▶ LISTA DE TAREFAS
a – Reproduza o trecho do perfil da streamer Caju que começa em "Ao longo desta" e segue até "conheceu na dor.".
b – Dê continuidade ao perfil da streamer Caju a partir da última frase apresentada.

Caju é um alimento especial: proporciona a sensação de bem-estar, auxilia no processo de cicatrização, ajuda no sistema imunológico e protege o coração, isso tudo com uma certa acidez. Características essas que também podem se confundir com outra Caju, a Giuliana Capitani, a streamer que foi uma das primeiras influenciadoras no League of Legends brasileiro.
Ao longo desta semana, o ge reuniu histórias de pessoas e empresas que se destacam no universo gamer – e feminino – para celebramos o Dia Internacional das Mulheres. Contamos o perfil de Maah Lopez, Luma e Susy Egert. Na “mini-biografia” abaixo, apresentaremos Caju, a mulher-fênix que se conheceu na dor.
Hate e Bullying
A história de Caju teve sempre o bullying e o hate entrelaçados em boa parte das fases da vida desta mulher de 28 anos. Para entender um pouco mais da streamer, é preciso voltar no tempo. Giuliana Capitani, nasceu em Porretta Terme, cidadezinha a 60km de Bolonha, na Itália. Apesar dos pais serem brasileiros, toda a geração que antecedeu é italiana. No dia em que completou um ano de vida, Caju, a mãe Caterina, o pai Alessandro e o irmão Gianluca – quatro anos mais velho – se mudaram para São Paulo.
Ao longo da infância, a streamer tinha um perfil mais tímido e recolhido e sempre foi muito rodeada por homens. Com isso, o contato com o videogame não demorou a aparecer e foi pelo irmão e primos que começou a pegar gosto pelo universo gamer.

▶ DADOS REGISTRADOS
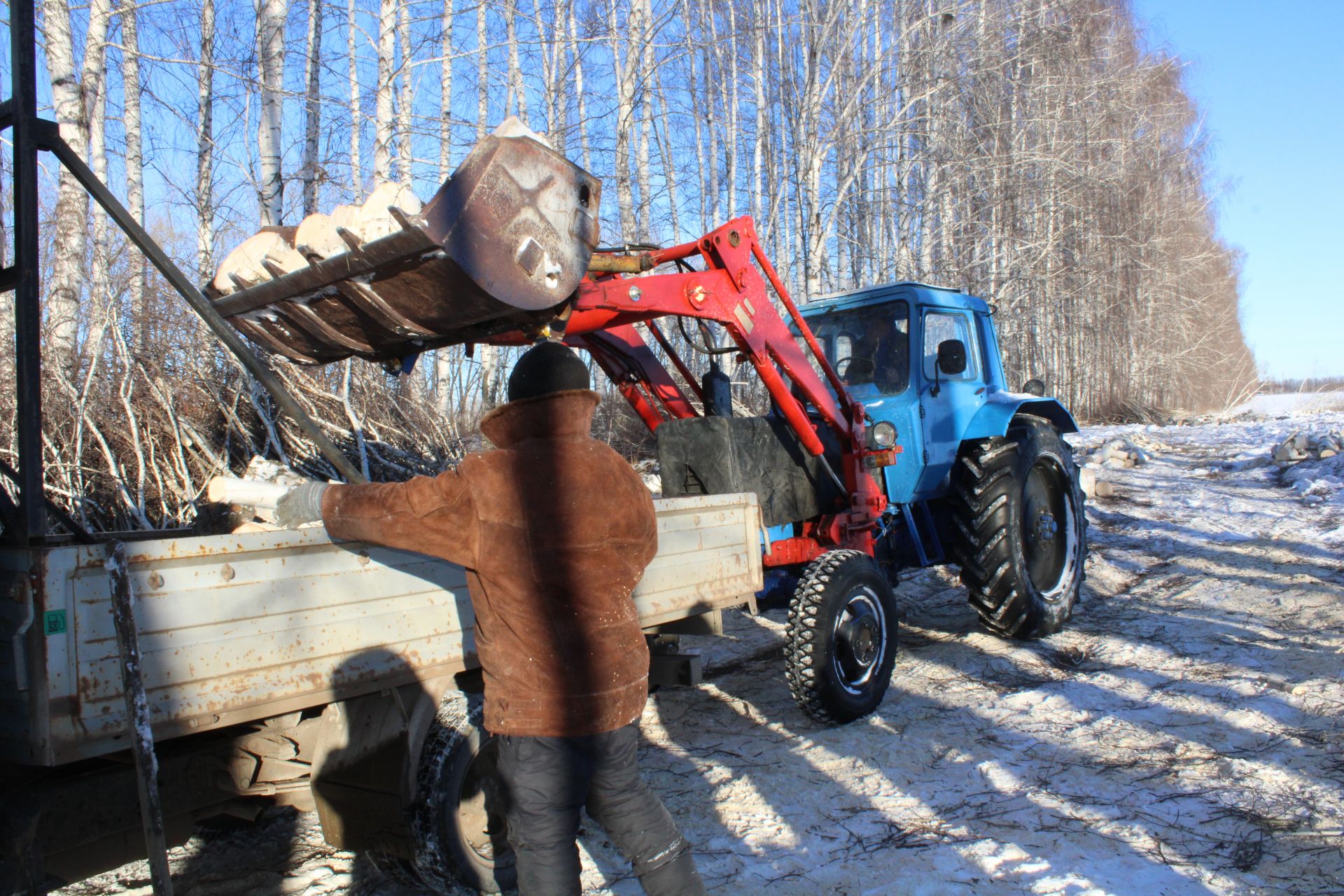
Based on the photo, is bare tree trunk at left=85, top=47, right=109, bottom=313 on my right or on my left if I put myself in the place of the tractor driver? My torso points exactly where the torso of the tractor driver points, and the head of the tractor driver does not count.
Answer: on my right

▶ RESPOSTAS POR TAREFA
a –
Ao longo desta semana, o ge reuniu histórias de pessoas e empresas que se destacam no universo gamer – e feminino – para celebramos o Dia Internacional das Mulheres. Contamos o perfil de Maah Lopez, Luma e Susy Egert. Na “mini-biografia” abaixo, apresentaremos Caju, a mulher-fênix que se conheceu na dor.

b –
– Eu lembro que no Natal, meu irmão ganhava um videogame e eu ganhava uma boneca. Eu largava a boneca e ia jogar videogame com ele – contou
Caterina e Alessandro trabalhavam fora e por esse motivo, Caju foi criada pela tia até os 11 anos, e foi com essa relação que sentiu pela primeira vez a maior dor já vivida.
– Quem me criou quando eu era novinha foi uma tia minha. Minha mãe trabalhava, era advogada, então meus pais estavam fora de casa. Ela morava junto com a gente. Foi uma perda muito grande na minha vida, porque ela foi assassinada e foi muito violento o que aconteceu com ela. Foi uma coisa tão brutal que aquilo criou muito ódio dentro de mim – relembrou.
Mais tarde, na pré-adolescência e na adolescência começaram os ataques à Giuliana por causa da aparência física.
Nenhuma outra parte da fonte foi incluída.